Search the material for the string "down", then return every line where it is found.

**COLLECTED MATERIAL**.
- - - -

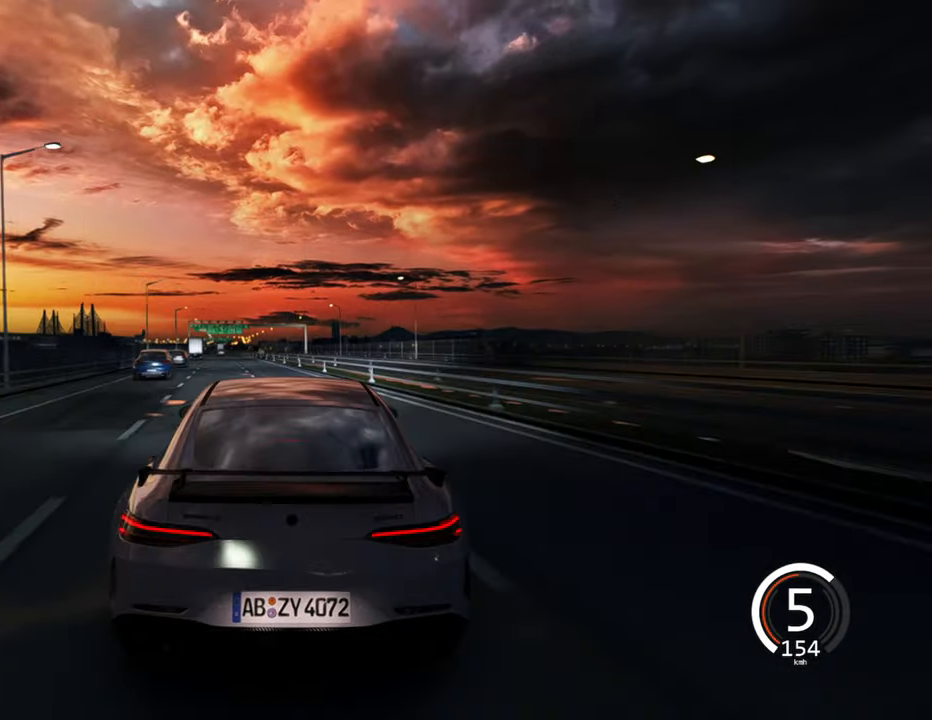
{"keys": ["w"], "events": [[50, "a", "up"], [183, "a", "down"], [383, "a", "up"]]}
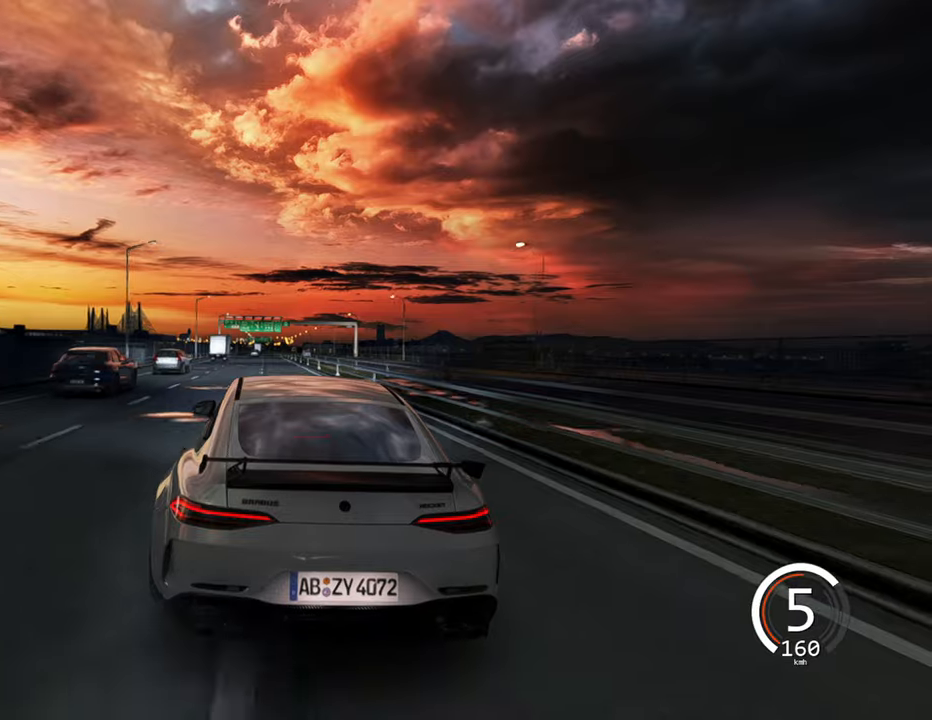
{"keys": ["w"], "events": []}
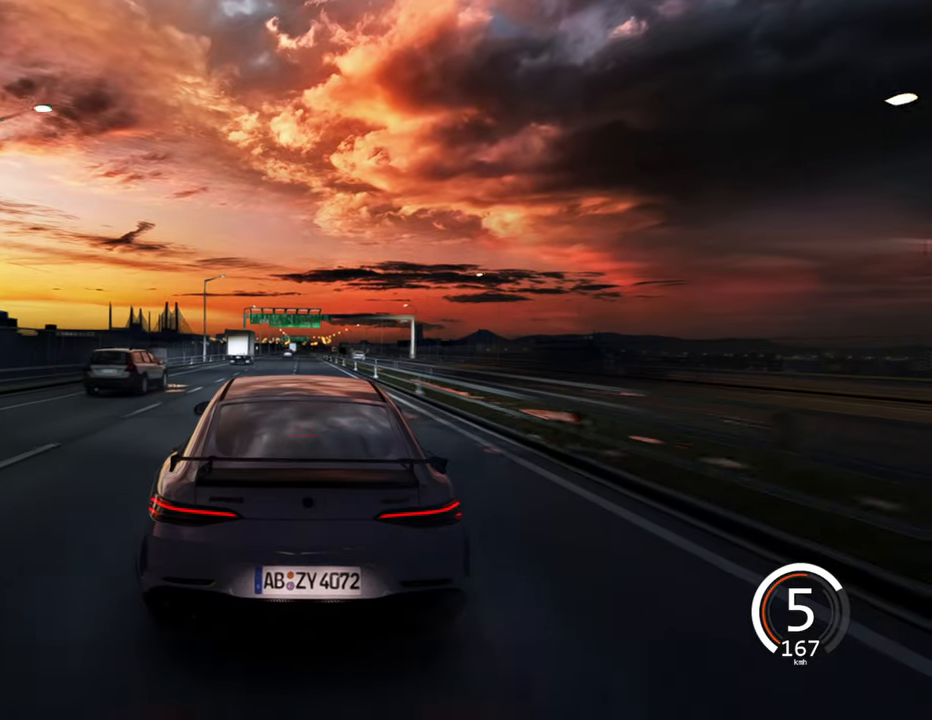
{"keys": ["w"], "events": [[84, "d", "down"], [234, "d", "up"]]}
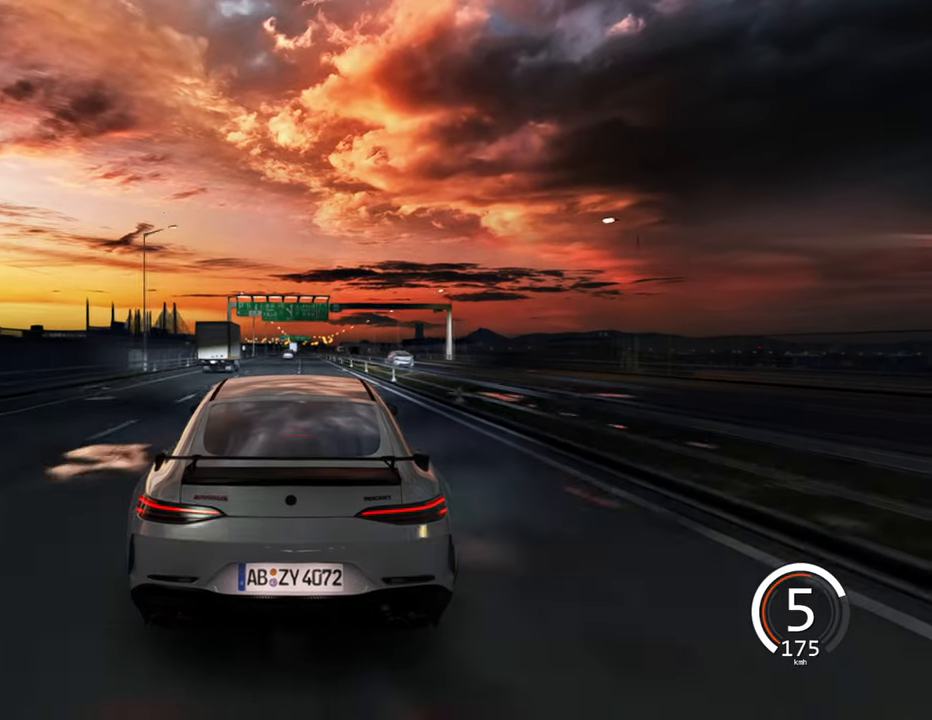
{"keys": ["w"], "events": [[184, "d", "down"], [367, "d", "up"]]}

- - - -

**YOUR RESPONSE**.
{"keys": ["w"], "events": [[50, "a", "up"], [183, "a", "down"], [383, "a", "up"]]}
{"keys": ["w"], "events": [[84, "d", "down"], [234, "d", "up"]]}
{"keys": ["w"], "events": [[184, "d", "down"], [367, "d", "up"]]}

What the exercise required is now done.